Did you know certain genes can increase risk of getting coronavirus? Yes you read that correctly. With the coronavirus on everybody’s mind we set out to explore the important question:
Is its true that certain gene(s) can increase risk of coronavirus? Or make us prone to severely ill from a virus such as COVID19?
Well the answer is a bit complicated.
So first, it is important to understand our body. Let’s look at the genetic mutation that makes people prone to cold.
There was a 5 year old girl who kept getting numerous life-threatening infections from human rhinoviruses which causes the common cold. As a 10 month old baby she was put under the ventilator because of rhinovirus and a flu virus. This became a big factor in her care and doctors decided to decode her entire genome. Whole genome sequencing explores every single gene in the body and other genetic information which is not located inside genes. There are ~22000 known genes. They found she had a mutation in a gene called IFIH1, which is involved in the production of immune- system proteins called MDA5. MDA5 proteins acts like a detector for virus inside cells and would signal the activation of other immune-system proteins to fight the infection. We can conclude that MDA5 is required for immunity against several classes of viruses. However this MDA5 does not recognise all viruses such as rhinoviruses. This is when a virus can be fatal as your body is not fighting it.

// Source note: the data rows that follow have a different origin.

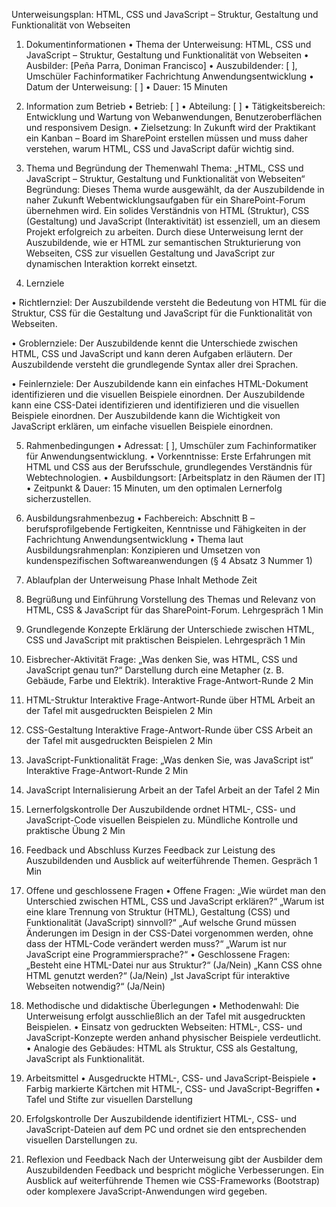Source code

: Unterweisungsplan: HTML, CSS und JavaScript – Struktur, Gestaltung und Funktionalität von Webseiten

1. Dokumentinformationen
• Thema der Unterweisung: HTML, CSS und JavaScript – Struktur, Gestaltung und Funktionalität von Webseiten
• Ausbilder: [Peña Parra, Doniman Francisco]
• Auszubildender: [    ], Umschüler Fachinformatiker Fachrichtung Anwendungsentwicklung
• Datum der Unterweisung: [   ]
• Dauer: 15 Minuten

2. Information zum Betrieb
• Betrieb: [     ]
• Abteilung: [      ]
• Tätigkeitsbereich: Entwicklung und Wartung von Webanwendungen, Benutzeroberflächen und responsivem Design.
• Zielsetzung: In Zukunft wird der Praktikant ein Kanban – Board im SharePoint erstellen müssen und muss daher verstehen, warum HTML, CSS und JavaScript dafür wichtig sind.

3. Thema und Begründung der Themenwahl
Thema: „HTML, CSS und JavaScript – Struktur, Gestaltung und Funktionalität von Webseiten“
Begründung: Dieses Thema wurde ausgewählt, da der Auszubildende in naher Zukunft Webentwicklungsaufgaben für ein SharePoint-Forum übernehmen wird. Ein solides Verständnis von HTML (Struktur), CSS (Gestaltung) und JavaScript (Interaktivität) ist essenziell, um an diesem Projekt erfolgreich zu arbeiten. Durch diese Unterweisung lernt der Auszubildende, wie er HTML zur semantischen Strukturierung von Webseiten, CSS zur visuellen Gestaltung und JavaScript zur dynamischen Interaktion korrekt einsetzt.

4. Lernziele

• Richtlernziel: 
Der Auszubildende versteht die Bedeutung von HTML für die Struktur, CSS für die Gestaltung und JavaScript für die Funktionalität von Webseiten.

• Groblernziele:
Der Auszubildende kennt die Unterschiede zwischen HTML, CSS und JavaScript und kann deren Aufgaben erläutern.
Der Auszubildende versteht die grundlegende Syntax aller drei Sprachen.

• Feinlernziele:
Der Auszubildende kann ein einfaches HTML-Dokument identifizieren und die visuellen Beispiele einordnen.
Der Auszubildende kann eine CSS-Datei identifizieren und identifizieren und die visuellen Beispiele einordnen.
Der Auszubildende kann die Wichtigkeit von JavaScript erklären, um einfache visuellen Beispiele einordnen.

5. Rahmenbedingungen
• Adressat: [     ], Umschüler zum Fachinformatiker für Anwendungsentwicklung.
• Vorkenntnisse: Erste Erfahrungen mit HTML und CSS aus der Berufsschule, grundlegendes Verständnis für Webtechnologien.
• Ausbildungsort: [Arbeitsplatz in den Räumen der IT]
• Zeitpunkt & Dauer: 15 Minuten, um den optimalen Lernerfolg sicherzustellen.

6. Ausbildungsrahmenbezug
• Fachbereich: Abschnitt B – berufsprofilgebende Fertigkeiten, Kenntnisse und Fähigkeiten in der Fachrichtung Anwendungsentwicklung
• Thema laut Ausbildungsrahmenplan: Konzipieren und Umsetzen von kundenspezifischen Softwareanwendungen (§ 4 Absatz 3 Nummer 1)

7. Ablaufplan der Unterweisung
Phase	Inhalt	Methode	Zeit
  1. Begrüßung und Einführung	Vorstellung des Themas und Relevanz von HTML, CSS & JavaScript für das SharePoint-Forum.	Lehrgespräch	1 Min
  2. Grundlegende Konzepte	Erklärung der Unterschiede zwischen HTML, CSS und JavaScript mit praktischen Beispielen.	Lehrgespräch	1 Min
  3. Eisbrecher-Aktivität	Frage: „Was denken Sie, was HTML, CSS und JavaScript genau tun?“ Darstellung durch eine Metapher (z. B. Gebäude, Farbe und Elektrik).	Interaktive Frage-Antwort-Runde	2 Min
  4. HTML-Struktur	Interaktive Frage-Antwort-Runde über HTML	Arbeit an der Tafel mit ausgedruckten Beispielen	2 Min
  5. CSS-Gestaltung	Interaktive Frage-Antwort-Runde über CSS	Arbeit an der Tafel mit ausgedruckten Beispielen	2 Min
  6. JavaScript-Funktionalität	Frage: „Was denken Sie, was JavaScript ist“ 	Interaktive Frage-Antwort-Runde	2 Min
  7. JavaScript Internalisierung	Arbeit an der Tafel	Arbeit an der Tafel	2 Min
  8. Lernerfolgskontrolle	Der Auszubildende ordnet HTML-, CSS- und JavaScript-Code visuellen Beispielen zu.	Mündliche Kontrolle und praktische Übung	2 Min
  9. Feedback und Abschluss	Kurzes Feedback zur Leistung des Auszubildenden und Ausblick auf weiterführende Themen.	Gespräch	1 Min

8. Offene und geschlossene Fragen
• Offene Fragen:
„Wie würdet man den Unterschied zwischen HTML, CSS und JavaScript erklären?“
„Warum ist eine klare Trennung von Struktur (HTML), Gestaltung (CSS) und Funktionalität (JavaScript) sinnvoll?“
„Auf welsche Grund müssen Änderungen im Design in der CSS-Datei vorgenommen werden, ohne dass der HTML-Code verändert werden muss?“
„Warum ist nur JavaScript eine Programmiersprache?“ 
• Geschlossene Fragen:
„Besteht eine HTML-Datei nur aus Struktur?“ (Ja/Nein)
„Kann CSS ohne HTML genutzt werden?“ (Ja/Nein)
„Ist JavaScript für interaktive Webseiten notwendig?“ (Ja/Nein)

9. Methodische und didaktische Überlegungen
• Methodenwahl: Die Unterweisung erfolgt ausschließlich an der Tafel mit ausgedruckten Beispielen.
• Einsatz von gedruckten Webseiten: HTML-, CSS- und JavaScript-Konzepte werden anhand physischer Beispiele verdeutlicht.
• Analogie des Gebäudes: HTML als Struktur, CSS als Gestaltung, JavaScript als Funktionalität.

10. Arbeitsmittel
• Ausgedruckte HTML-, CSS- und JavaScript-Beispiele
• Farbig markierte Kärtchen mit HTML-, CSS- und JavaScript-Begriffen
• Tafel und Stifte zur visuellen Darstellung

11. Erfolgskontrolle
Der Auszubildende identifiziert HTML-, CSS- und JavaScript-Dateien auf dem PC und ordnet sie den entsprechenden visuellen Darstellungen zu.
12. Reflexion und Feedback
Nach der Unterweisung gibt der Ausbilder dem Auszubildenden Feedback und bespricht mögliche Verbesserungen. Ein Ausblick auf weiterführende Themen wie CSS-Frameworks (Bootstrap) oder komplexere JavaScript-Anwendungen wird gegeben.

Similarly, there is another gene called the IRF7 gene. This gene encodes a protein that amplifies the production of interferon, a critical part of the body’s response to viral infections. This gene was defective in a patient with severe susceptibility to H1N1 influenza (type of virus). All of this means is a defective IRF7 gene makes someone very likely to get some viruses such as H1N1.
Similar to MDA5, we have RIG-I and LGP2 which could get genetically compromised. If it is compromised then our immune system’s response to a virus is weakened. LGP2 is a positive regulator of RIG-I- and MDA5-mediated antiviral responses.
Is there a solution?
So what happens when a virus enters our body? What is the genetic solution? Lets study this picture on gene therapy. When a virus (which also has a genetic make up) enters our body it affects our genes. Using gene therapy, cells that have viruses in them can be modified either to be compensated or to beneficial protein. In simpler words, gene therapy may be able to introduce a normal copy of the gene to restore the function of the protein.
Getting back to the novel coronavirus (COVID-19), we do not have a full explanation yet as different genomes have not been decoded to a point where researchers have a large sample size to form scientific conclusions. But we can say these three things:
- Genetics can influence your risk to all sorts of things: cancer, diabetes, heart disease and even things like gambling and drug addiction. The evidence is immense. Consider the famous BRCA genes which if mutated can lead to an increased risk of breast cancer.
- The novel coronavirus (aka COVID-19) is.. a virus. A virus has its own genome. For practical purposes what it means is the virus is also made up of genes just like humans. Using some of the same techniques to understand which genes humans have scientists around the world are scrambling to understand the underlying genetics of the coronavirus. And how to best defeat it. Our curious readers can learn more here.
- Many studies have shown that different people (even different populations) have different susceptibility for getting certain infectious diseases (cold, H1N1 for example). Many scientists have studied the correlation between genes and the chances of getting infection or viruses. Certainly many experts believe genes can increase risk of coronavirus.
Bringing these facts together: it is plausible that certain gene (the coronavirus gene) or genes put you at greater risk to coronavirus just as certain genes increase your risk to cancer. If you have known genes that influence your body’s immune system you are very likely to be more prone. However we will certainly know more in the coming months once a large sample size has been decoded and scientific evidence is published.
Where do things stand today? Today we are in the learning phase about the genes of the coronavirus. In parallel, scientists are studying what may increase the risk. Currently, there is no test as the genes are work are unknown (or perhaps partially known).